07 Oct Founders, Investors, Employees – Maximize Cash in your pocket on an Exit
The new rules of “QSBS” and how it works
Congress has recently passed legislation, which can put millions of dollars into the hands of anyone who owns qualifying stock in technology and biotechnology companies upon an exit. It presents a tax planning opportunity for founders, investors and shareholder-employees in technology and biotechnology companies. Specifically, stockholders could be eligible for 100% capital gains exclusion upon the disposition of Qualified Small Business Stock (QSBS), which can result in millions of dollars of tax savings on an exit.
1) What is this
On December 18, 2015, congress passed the Protecting Americans from Tax Hikes (PATH) Act. The bill includes the permanent extension of the Qualified Small Business Stock Gains Exclusion under tax code Section 1202. This legislation encourages equity investments by granting significant tax relief to investors who acquire, and then sell, qualified stock after a specified holding period
2) Why it matters ($)
An investor that is issued preferred or common stock in exchange for a $3M investment in QSBS, meets the holding period, and then sells the stock for $30M. You walk away with the entire $30M, instead of footing a $7M tax bill.
A founder/software developer who is granted QSBS at the company’s founding or for services performed, meets the holding period, and then sells the stock for $10M, walks away with the entire $10M, saving $2.5M in taxes. On the other hand, if the same employee was granted options that remained un-exercised until the date the stock sold, all of the gains will be subject to tax.
Equally, a founder or investor that put in $10M initially for their QSBS, met the holding period, and later sold it for $100M, would receive the entire $100M in their hands.
- Typically accessible to startups (value at grant less than $50M)
- Accessible to founders, employees and investors who get stock directly from the company – most tech/life sciences founders will qualify
- Company must be a C-corp
- The stock must be held for at least 5 years
- Must be in a qualifying industry — technology and life sciences qualify (retail, financial services, & real estate holding companies, among others, do not
4)What doesn’t qualify
- Convertible Debt
- Convertible Equity (SAFEs)
- Any stock obtained through a secondary sale (e.g. bought from a shareholder, not from the company)
- Any securities in LLCs
For any security that converts into stock (e.g. convertible debt, options/warrants), the 5-year clock starts only when the stock is issued, not the original security. If an LLC converts into a C-corp, the clock starts upon conversion, not the founding of the LLC.

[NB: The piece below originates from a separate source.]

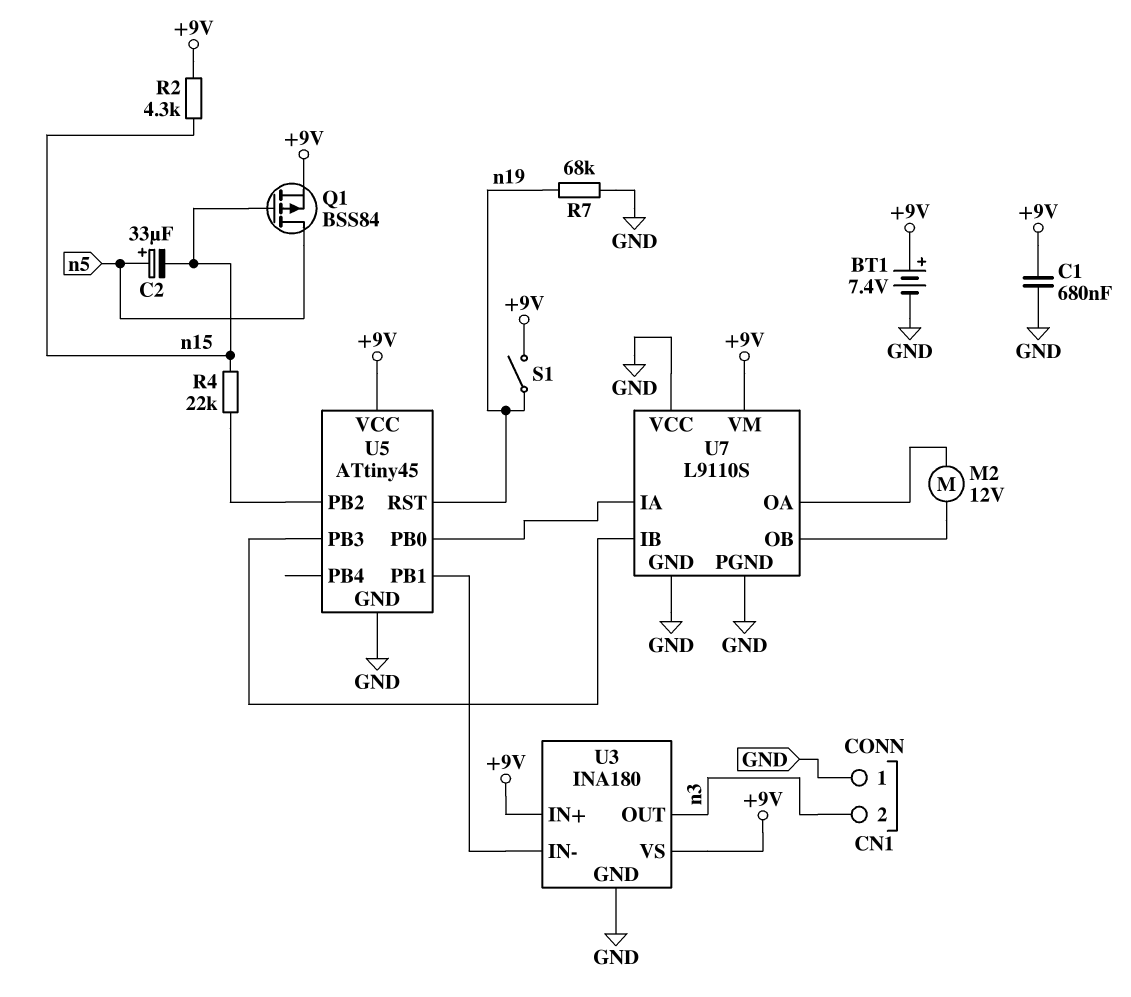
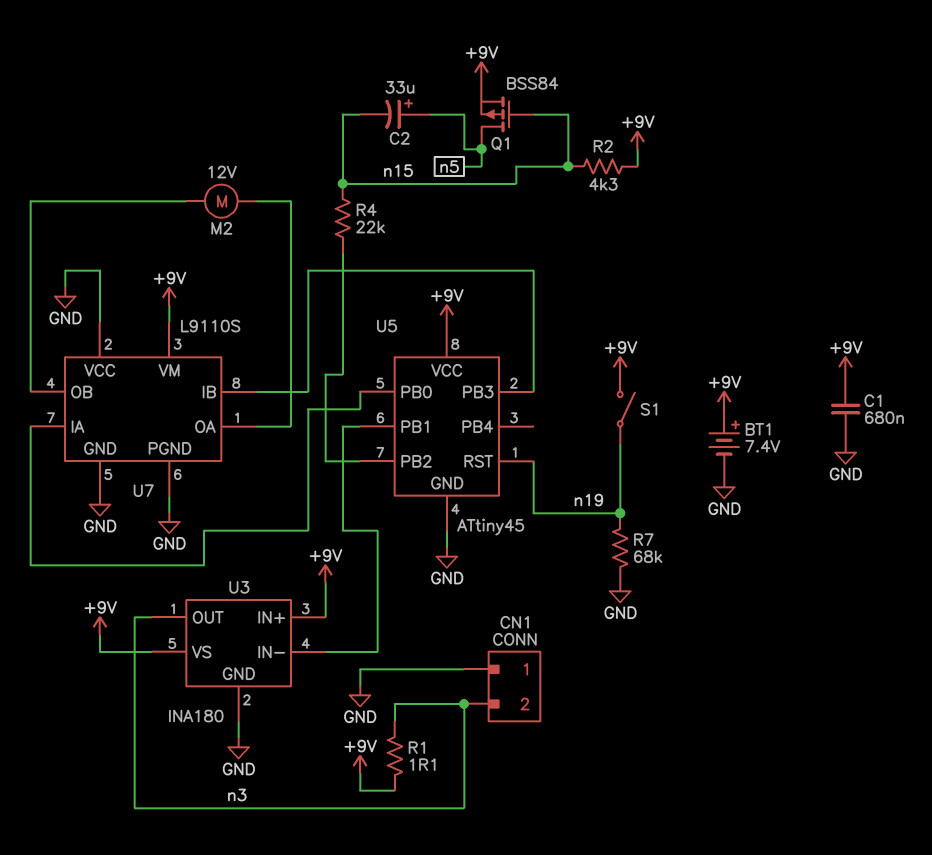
R1: none -> 1.1 (+9V, n3)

Also, the recipient must sell their stock in a true stock sale. If the company is sold in an asset sale, the provisions may not apply.
5) What you should do
It’s useful for founders to consider these issues at the time of corporate formation. Specifically, using “pass-through” entities like LLCs may be shortsighted. Considering that forming a C-corporation that is eligible for the 100% capital gains tax exclusion could save millions in taxes upon the sale of the company stock. It may also be a factor that would influence the timing of option/warrant exercise.
Similarly, it is important for investors to be informed about the benefits available to them under as it can significantly affect investment decisions, particularly if it may be more advantageous to pursue an equity transaction rather than a debt transaction.